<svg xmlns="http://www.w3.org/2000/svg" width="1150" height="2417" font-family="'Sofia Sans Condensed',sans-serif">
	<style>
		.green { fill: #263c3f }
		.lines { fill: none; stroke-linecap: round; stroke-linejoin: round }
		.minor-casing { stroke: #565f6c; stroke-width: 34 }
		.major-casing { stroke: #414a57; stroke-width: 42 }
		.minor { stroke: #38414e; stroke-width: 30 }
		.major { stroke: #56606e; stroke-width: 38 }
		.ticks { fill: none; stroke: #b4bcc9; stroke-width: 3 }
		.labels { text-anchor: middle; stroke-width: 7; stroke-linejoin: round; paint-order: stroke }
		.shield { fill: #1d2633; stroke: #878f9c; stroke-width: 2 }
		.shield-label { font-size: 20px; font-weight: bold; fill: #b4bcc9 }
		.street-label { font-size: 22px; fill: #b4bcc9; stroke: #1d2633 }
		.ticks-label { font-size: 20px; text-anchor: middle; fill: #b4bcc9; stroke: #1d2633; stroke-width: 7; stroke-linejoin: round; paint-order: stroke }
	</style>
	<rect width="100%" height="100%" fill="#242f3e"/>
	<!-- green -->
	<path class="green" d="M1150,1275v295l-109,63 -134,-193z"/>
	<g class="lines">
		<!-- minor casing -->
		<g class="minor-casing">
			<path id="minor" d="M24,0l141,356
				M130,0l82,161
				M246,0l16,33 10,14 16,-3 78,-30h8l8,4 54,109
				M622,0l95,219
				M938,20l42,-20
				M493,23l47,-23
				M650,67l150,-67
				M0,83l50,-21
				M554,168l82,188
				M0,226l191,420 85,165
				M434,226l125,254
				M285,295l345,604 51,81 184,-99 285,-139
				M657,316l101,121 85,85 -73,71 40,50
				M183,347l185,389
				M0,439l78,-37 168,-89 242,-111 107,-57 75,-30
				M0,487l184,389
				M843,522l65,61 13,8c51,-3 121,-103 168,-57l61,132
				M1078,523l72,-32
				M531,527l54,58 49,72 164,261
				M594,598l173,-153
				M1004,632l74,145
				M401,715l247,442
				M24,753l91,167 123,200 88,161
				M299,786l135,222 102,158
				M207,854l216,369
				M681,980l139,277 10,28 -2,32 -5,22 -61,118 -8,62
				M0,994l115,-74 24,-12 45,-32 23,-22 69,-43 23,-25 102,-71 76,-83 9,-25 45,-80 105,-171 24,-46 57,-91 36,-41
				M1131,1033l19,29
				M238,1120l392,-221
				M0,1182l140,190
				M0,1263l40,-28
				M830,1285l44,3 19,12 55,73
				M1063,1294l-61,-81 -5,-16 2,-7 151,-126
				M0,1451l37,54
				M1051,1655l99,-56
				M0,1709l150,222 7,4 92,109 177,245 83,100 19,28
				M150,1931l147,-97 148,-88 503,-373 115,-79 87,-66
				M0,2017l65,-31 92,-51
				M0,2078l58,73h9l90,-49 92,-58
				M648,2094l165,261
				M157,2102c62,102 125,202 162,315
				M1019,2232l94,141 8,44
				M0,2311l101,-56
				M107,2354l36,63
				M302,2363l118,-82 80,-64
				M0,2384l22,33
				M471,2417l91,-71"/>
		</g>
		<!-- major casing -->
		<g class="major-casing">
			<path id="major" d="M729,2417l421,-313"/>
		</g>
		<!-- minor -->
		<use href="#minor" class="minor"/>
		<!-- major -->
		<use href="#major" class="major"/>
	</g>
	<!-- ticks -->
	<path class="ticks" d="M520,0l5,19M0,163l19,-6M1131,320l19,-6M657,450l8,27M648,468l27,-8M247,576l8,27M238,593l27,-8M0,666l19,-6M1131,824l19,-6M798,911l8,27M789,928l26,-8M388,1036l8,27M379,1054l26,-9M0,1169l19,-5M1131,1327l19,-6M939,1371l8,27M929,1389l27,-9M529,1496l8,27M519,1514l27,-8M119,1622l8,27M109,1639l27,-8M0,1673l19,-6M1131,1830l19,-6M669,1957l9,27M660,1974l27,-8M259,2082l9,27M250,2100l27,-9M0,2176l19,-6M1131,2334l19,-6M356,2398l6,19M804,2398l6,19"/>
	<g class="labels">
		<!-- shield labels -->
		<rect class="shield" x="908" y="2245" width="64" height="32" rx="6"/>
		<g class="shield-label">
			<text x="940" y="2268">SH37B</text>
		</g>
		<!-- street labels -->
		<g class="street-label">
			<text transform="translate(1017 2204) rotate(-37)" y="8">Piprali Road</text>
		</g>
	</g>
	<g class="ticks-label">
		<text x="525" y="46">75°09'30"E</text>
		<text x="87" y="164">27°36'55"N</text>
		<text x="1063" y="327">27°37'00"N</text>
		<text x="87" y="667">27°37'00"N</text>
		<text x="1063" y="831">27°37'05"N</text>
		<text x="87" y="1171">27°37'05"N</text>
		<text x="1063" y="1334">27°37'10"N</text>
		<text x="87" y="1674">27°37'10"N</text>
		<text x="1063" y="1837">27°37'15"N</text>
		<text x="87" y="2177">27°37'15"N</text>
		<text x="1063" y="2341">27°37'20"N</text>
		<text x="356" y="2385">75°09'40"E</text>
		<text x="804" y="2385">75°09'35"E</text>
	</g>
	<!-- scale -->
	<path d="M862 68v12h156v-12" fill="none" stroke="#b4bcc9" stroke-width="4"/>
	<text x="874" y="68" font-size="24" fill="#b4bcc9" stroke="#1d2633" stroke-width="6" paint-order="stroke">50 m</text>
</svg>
::::::
> Instructions to follow
A word-for-word copy of the listing is the expected answer.

> Worked solution
<svg xmlns="http://www.w3.org/2000/svg" width="1150" height="2417" font-family="'Sofia Sans Condensed',sans-serif">
	<style>
		.green { fill: #263c3f }
		.lines { fill: none; stroke-linecap: round; stroke-linejoin: round }
		.minor-casing { stroke: #565f6c; stroke-width: 34 }
		.major-casing { stroke: #414a57; stroke-width: 42 }
		.minor { stroke: #38414e; stroke-width: 30 }
		.major { stroke: #56606e; stroke-width: 38 }
		.ticks { fill: none; stroke: #b4bcc9; stroke-width: 3 }
		.labels { text-anchor: middle; stroke-width: 7; stroke-linejoin: round; paint-order: stroke }
		.shield { fill: #1d2633; stroke: #878f9c; stroke-width: 2 }
		.shield-label { font-size: 20px; font-weight: bold; fill: #b4bcc9 }
		.street-label { font-size: 22px; fill: #b4bcc9; stroke: #1d2633 }
		.ticks-label { font-size: 20px; text-anchor: middle; fill: #b4bcc9; stroke: #1d2633; stroke-width: 7; stroke-linejoin: round; paint-order: stroke }
	</style>
	<rect width="100%" height="100%" fill="#242f3e"/>
	<!-- green -->
	<path class="green" d="M1150,1275v295l-109,63 -134,-193z"/>
	<g class="lines">
		<!-- minor casing -->
		<g class="minor-casing">
			<path id="minor" d="M24,0l141,356
				M130,0l82,161
				M246,0l16,33 10,14 16,-3 78,-30h8l8,4 54,109
				M622,0l95,219
				M938,20l42,-20
				M493,23l47,-23
				M650,67l150,-67
				M0,83l50,-21
				M554,168l82,188
				M0,226l191,420 85,165
				M434,226l125,254
				M285,295l345,604 51,81 184,-99 285,-139
				M657,316l101,121 85,85 -73,71 40,50
				M183,347l185,389
				M0,439l78,-37 168,-89 242,-111 107,-57 75,-30
				M0,487l184,389
				M843,522l65,61 13,8c51,-3 121,-103 168,-57l61,132
				M1078,523l72,-32
				M531,527l54,58 49,72 164,261
				M594,598l173,-153
				M1004,632l74,145
				M401,715l247,442
				M24,753l91,167 123,200 88,161
				M299,786l135,222 102,158
				M207,854l216,369
				M681,980l139,277 10,28 -2,32 -5,22 -61,118 -8,62
				M0,994l115,-74 24,-12 45,-32 23,-22 69,-43 23,-25 102,-71 76,-83 9,-25 45,-80 105,-171 24,-46 57,-91 36,-41
				M1131,1033l19,29
				M238,1120l392,-221
				M0,1182l140,190
				M0,1263l40,-28
				M830,1285l44,3 19,12 55,73
				M1063,1294l-61,-81 -5,-16 2,-7 151,-126
				M0,1451l37,54
				M1051,1655l99,-56
				M0,1709l150,222 7,4 92,109 177,245 83,100 19,28
				M150,1931l147,-97 148,-88 503,-373 115,-79 87,-66
				M0,2017l65,-31 92,-51
				M0,2078l58,73h9l90,-49 92,-58
				M648,2094l165,261
				M157,2102c62,102 125,202 162,315
				M1019,2232l94,141 8,44
				M0,2311l101,-56
				M107,2354l36,63
				M302,2363l118,-82 80,-64
				M0,2384l22,33
				M471,2417l91,-71"/>
		</g>
		<!-- major casing -->
		<g class="major-casing">
			<path id="major" d="M729,2417l421,-313"/>
		</g>
		<!-- minor -->
		<use href="#minor" class="minor"/>
		<!-- major -->
		<use href="#major" class="major"/>
	</g>
	<!-- ticks -->
	<path class="ticks" d="M520,0l5,19M0,163l19,-6M1131,320l19,-6M657,450l8,27M648,468l27,-8M247,576l8,27M238,593l27,-8M0,666l19,-6M1131,824l19,-6M798,911l8,27M789,928l26,-8M388,1036l8,27M379,1054l26,-9M0,1169l19,-5M1131,1327l19,-6M939,1371l8,27M929,1389l27,-9M529,1496l8,27M519,1514l27,-8M119,1622l8,27M109,1639l27,-8M0,1673l19,-6M1131,1830l19,-6M669,1957l9,27M660,1974l27,-8M259,2082l9,27M250,2100l27,-9M0,2176l19,-6M1131,2334l19,-6M356,2398l6,19M804,2398l6,19"/>
	<g class="labels">
		<!-- shield labels -->
		<rect class="shield" x="908" y="2245" width="64" height="32" rx="6"/>
		<g class="shield-label">
			<text x="940" y="2268">SH37B</text>
		</g>
		<!-- street labels -->
		<g class="street-label">
			<text transform="translate(1017 2204) rotate(-37)" y="8">Piprali Road</text>
		</g>
	</g>
	<g class="ticks-label">
		<text x="525" y="46">75°09'30"E</text>
		<text x="87" y="164">27°36'55"N</text>
		<text x="1063" y="327">27°37'00"N</text>
		<text x="87" y="667">27°37'00"N</text>
		<text x="1063" y="831">27°37'05"N</text>
		<text x="87" y="1171">27°37'05"N</text>
		<text x="1063" y="1334">27°37'10"N</text>
		<text x="87" y="1674">27°37'10"N</text>
		<text x="1063" y="1837">27°37'15"N</text>
		<text x="87" y="2177">27°37'15"N</text>
		<text x="1063" y="2341">27°37'20"N</text>
		<text x="356" y="2385">75°09'40"E</text>
		<text x="804" y="2385">75°09'35"E</text>
	</g>
	<!-- scale -->
	<path d="M862 68v12h156v-12" fill="none" stroke="#b4bcc9" stroke-width="4"/>
	<text x="874" y="68" font-size="24" fill="#b4bcc9" stroke="#1d2633" stroke-width="6" paint-order="stroke">50 m</text>
</svg>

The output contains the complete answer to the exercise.